_TASK DESCRIPTION_: What is needed is an exact repetition of the lines below, from the first one through the one holding "Get Superb Offers</span></strong></h2>", with no pictures and nothing else.

Dataset records:
____
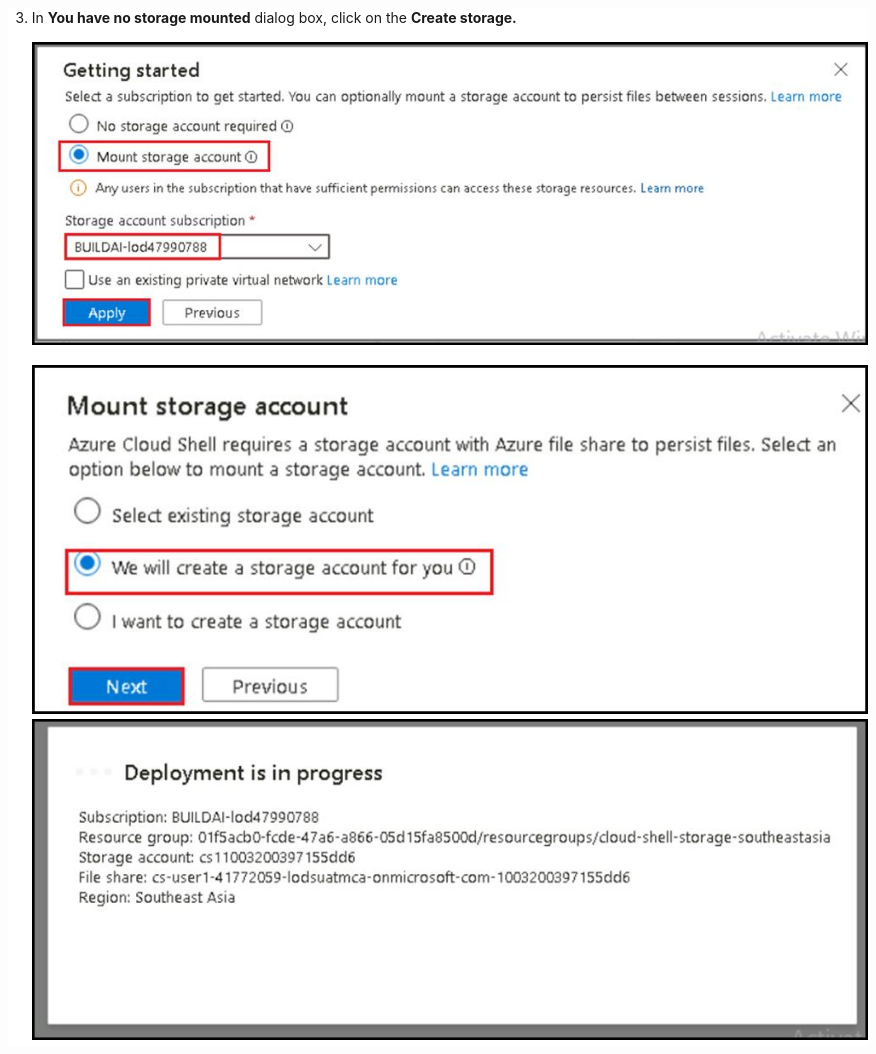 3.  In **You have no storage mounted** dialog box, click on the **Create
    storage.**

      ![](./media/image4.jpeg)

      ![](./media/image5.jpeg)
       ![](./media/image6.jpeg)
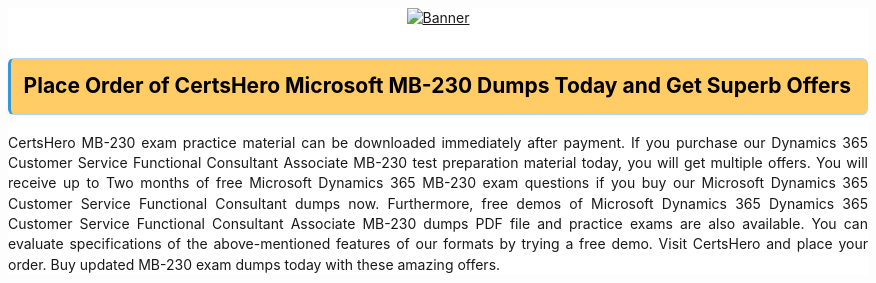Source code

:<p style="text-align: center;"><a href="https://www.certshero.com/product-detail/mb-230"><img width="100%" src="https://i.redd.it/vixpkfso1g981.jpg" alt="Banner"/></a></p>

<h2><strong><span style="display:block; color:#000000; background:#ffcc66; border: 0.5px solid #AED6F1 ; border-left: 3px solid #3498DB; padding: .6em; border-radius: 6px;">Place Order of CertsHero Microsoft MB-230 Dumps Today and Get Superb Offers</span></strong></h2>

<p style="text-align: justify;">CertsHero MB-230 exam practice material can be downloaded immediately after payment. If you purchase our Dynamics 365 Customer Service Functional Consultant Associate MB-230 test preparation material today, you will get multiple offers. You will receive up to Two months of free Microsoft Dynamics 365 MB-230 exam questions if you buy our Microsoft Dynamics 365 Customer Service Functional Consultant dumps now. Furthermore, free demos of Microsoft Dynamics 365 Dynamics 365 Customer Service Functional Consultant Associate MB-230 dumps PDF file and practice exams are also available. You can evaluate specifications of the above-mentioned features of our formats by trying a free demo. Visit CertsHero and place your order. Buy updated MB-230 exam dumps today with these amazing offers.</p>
____
_RESULT OF THIS EXERCISE_:
 3.  In **You have no storage mounted** dialog box, click on the **Create
    storage.**

      ![](./media/image4.jpeg)

      ![](./media/image5.jpeg)
       ![](./media/image6.jpeg)
Source code

:<p style="text-align: center;"><a href="https://www.certshero.com/product-detail/mb-230"><img width="100%" src="https://i.redd.it/vixpkfso1g981.jpg" alt="Banner"/></a></p>

<h2><strong><span style="display:block; color:#000000; background:#ffcc66; border: 0.5px solid #AED6F1 ; border-left: 3px solid #3498DB; padding: .6em; border-radius: 6px;">Place Order of CertsHero Microsoft MB-230 Dumps Today and Get Superb Offers</span></strong></h2>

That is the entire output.